Standard Workflow

The workflow is setup to run the fitting on many sources efficiently by splitting the full catalog into a number of smaller files. This allows distributing the fitting across cores. There are manual steps to allow for the refitting, fixing issues, etc without rerunning everything. This workflow has been tested on large (e.g., PHAT) and small (e.g. METAL) datasets.

Setup

Working location

Setup a working location, usually a subdirectory. For reference, a template is the ‘metal_production’ subdirectory in beast/examples.
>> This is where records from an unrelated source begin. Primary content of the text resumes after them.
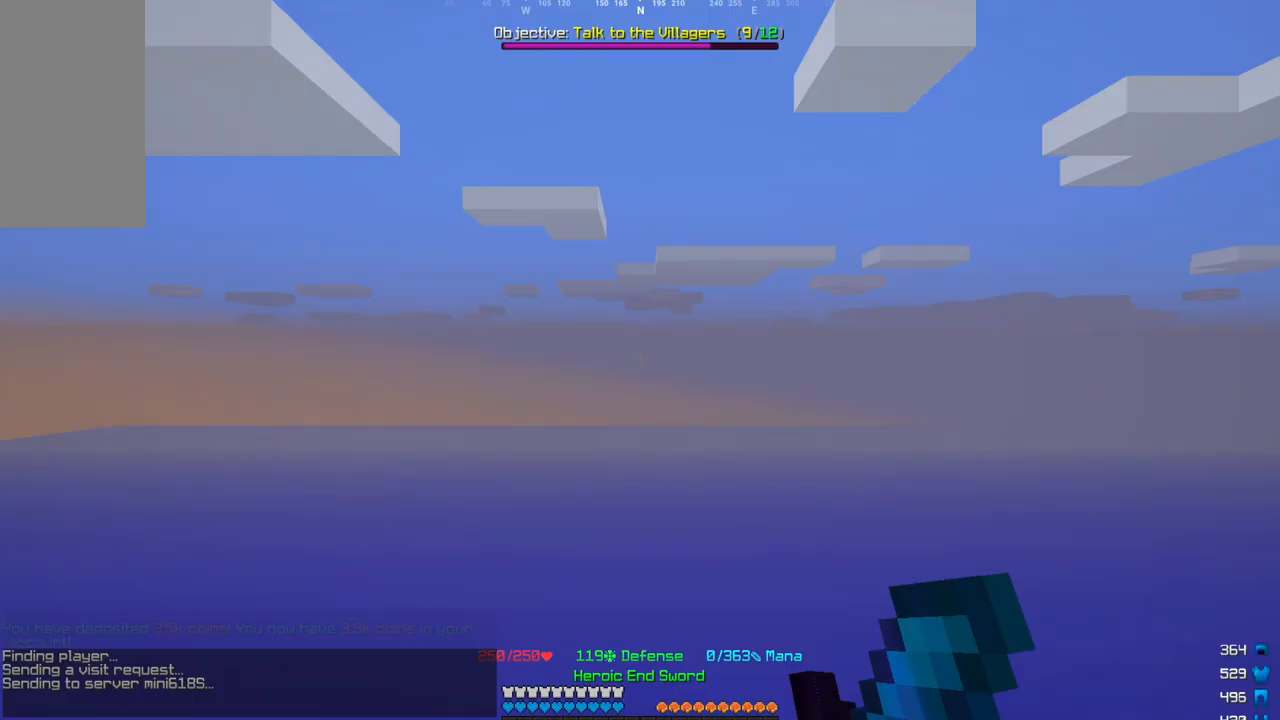
Gameplay with keyboard and mouse; each line is a JSON object with the keys and mouse buttons held at the frame after it. "events" lists presses ("down") and releases ("up") of "a", "d", "s", "w", "mouse_left" and "mouse_right" between this image and that frame as [ms after this image, input, new state], when the widget could be followed in between. "mouse_left", "mouse_right" = the "left", "right" buttons of the "mouse" list. No other keys are recorded. Fast repeated clicks can show as one long hold. Mouse movement is not recorded.
{"keys": [], "mouse": [], "events": [[34, "w", "down"], [401, "w", "up"]]}
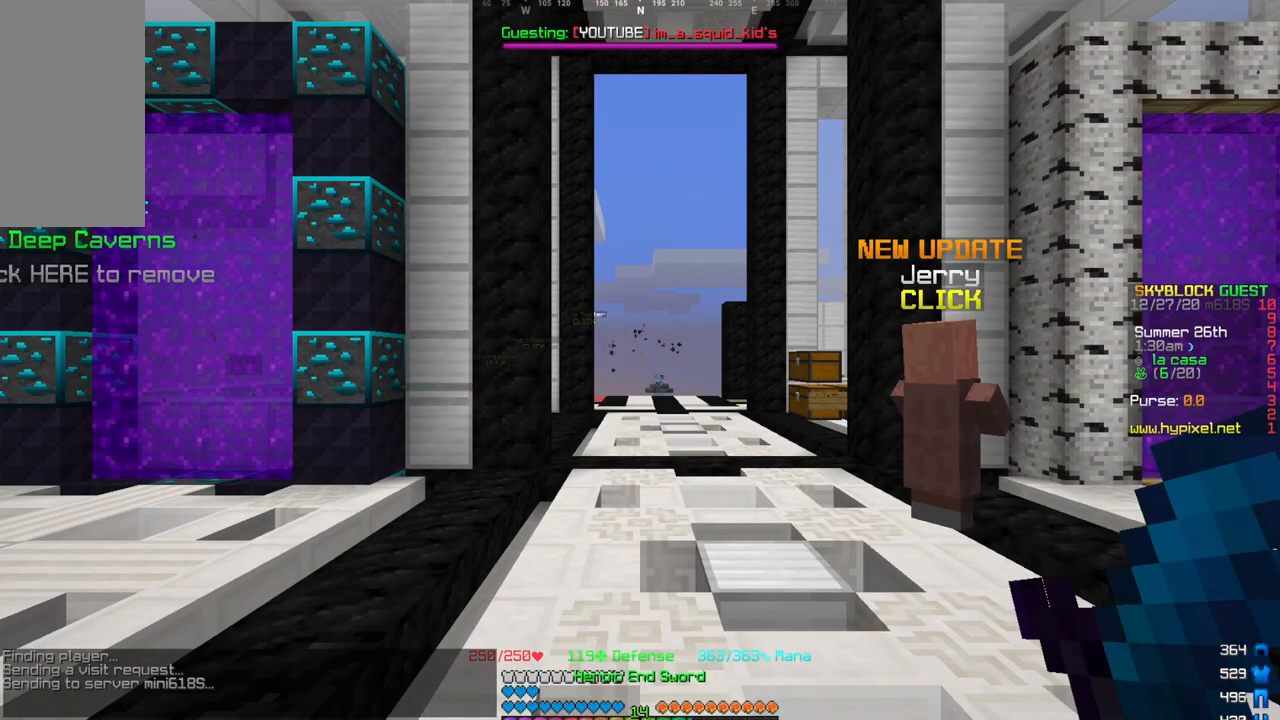
{"keys": ["w"], "mouse": [], "events": [[233, "w", "down"]]}
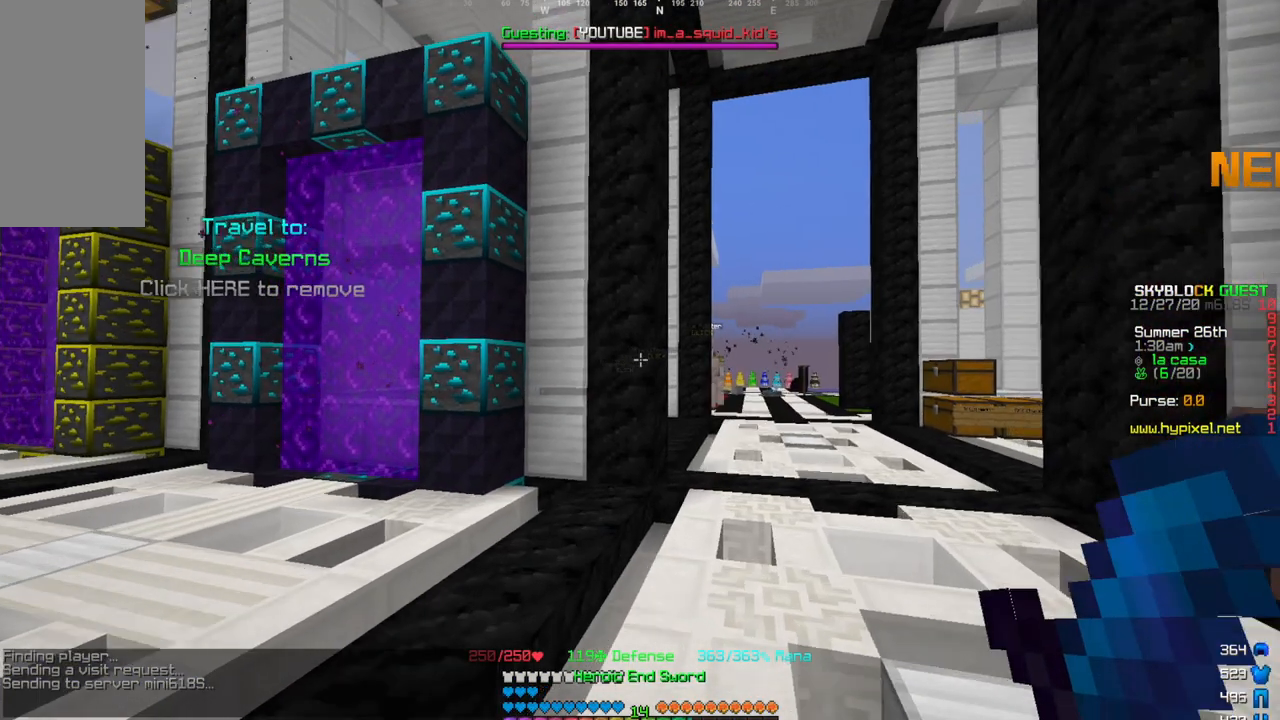
{"keys": ["w"], "mouse": [], "events": []}
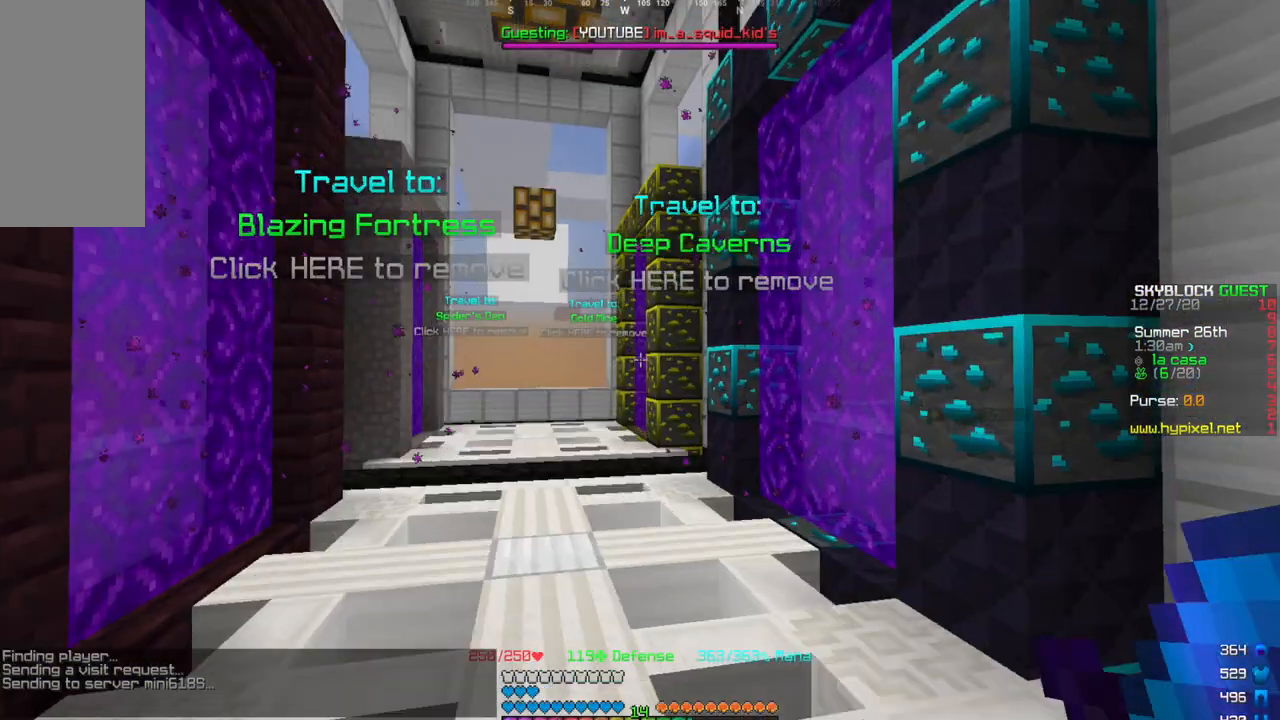
{"keys": ["w"], "mouse": [], "events": [[167, "a", "down"], [367, "a", "up"]]}
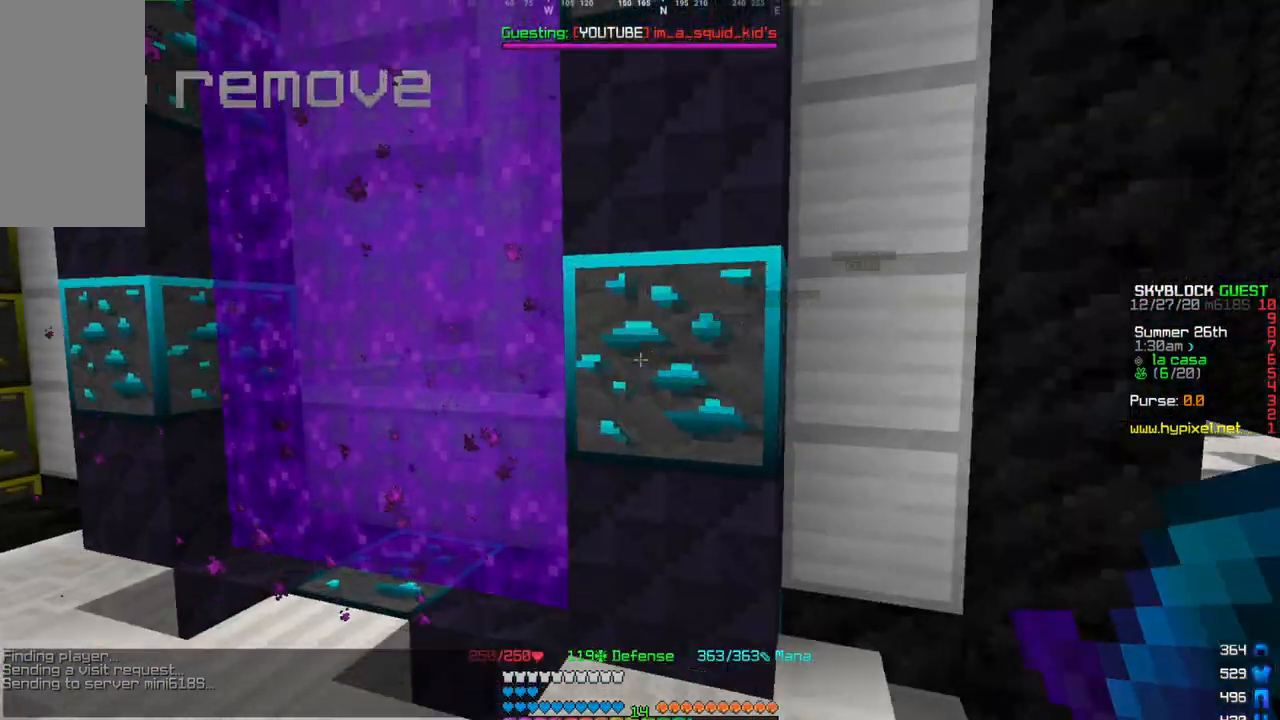
{"keys": ["a", "w"], "mouse": [], "events": [[401, "a", "down"]]}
In this location, at a minimum you will need the following files:

  • datamodel.py
  • run_beast_production.py: a “production” version of run_beast.py
    • Provides commandline options for sub region files
  • symbolic link to the beast directory in the beast repository
$ ln -s /location/beast/beast/ beast

Datamodel.py

Before running the BEAST, you will need to modify this file to specify the required parameters for generating models and fitting data. These parameters are described in the beast setup documentation.

Data

The data need to have source density information added as it is common for the observation model (scatter and bias) to be strongly dependent on source density due to crowding/confusion noise.

Adding source density to observations

Create a new version of the observations that includes a column with the source density. The new observation file includes only sources that have measurements in all bands (columns that match ‘X_RATE’). In theory, sources without measurements in all bands is the result of non-overlapping observations. The BEAST is based on fitting sources with the same selection function, in this case measurements in all bands.

A number of source density images are also created. These include images that map the source density of objects with zero fluxes in different bands (or any band).

Command to create the observed catalog with source density column with a pixel scale of 5 arcsec using the ‘obscat.fits’ catalog.

$ ./beast/tools/create_source_density_map.py --pixsize 5. obscat.fits

Split up observations by source density

The observed catalog should be split into separate files for each source density. In addition, each source density catalog is split into a set of sub files to have at most ‘n_per_file’ sources. The sources are sorted by the ‘sort_col’ flux before splitting to put sources with similar brightness together. This splitting into sub files sorted by flux allows for trimming the BEAST physics+observation model removing objects that are too bright or too faint to fit any of the sources in the file. In addition, this allows for running the BEAST fitting in parallel with each sub file on a different core.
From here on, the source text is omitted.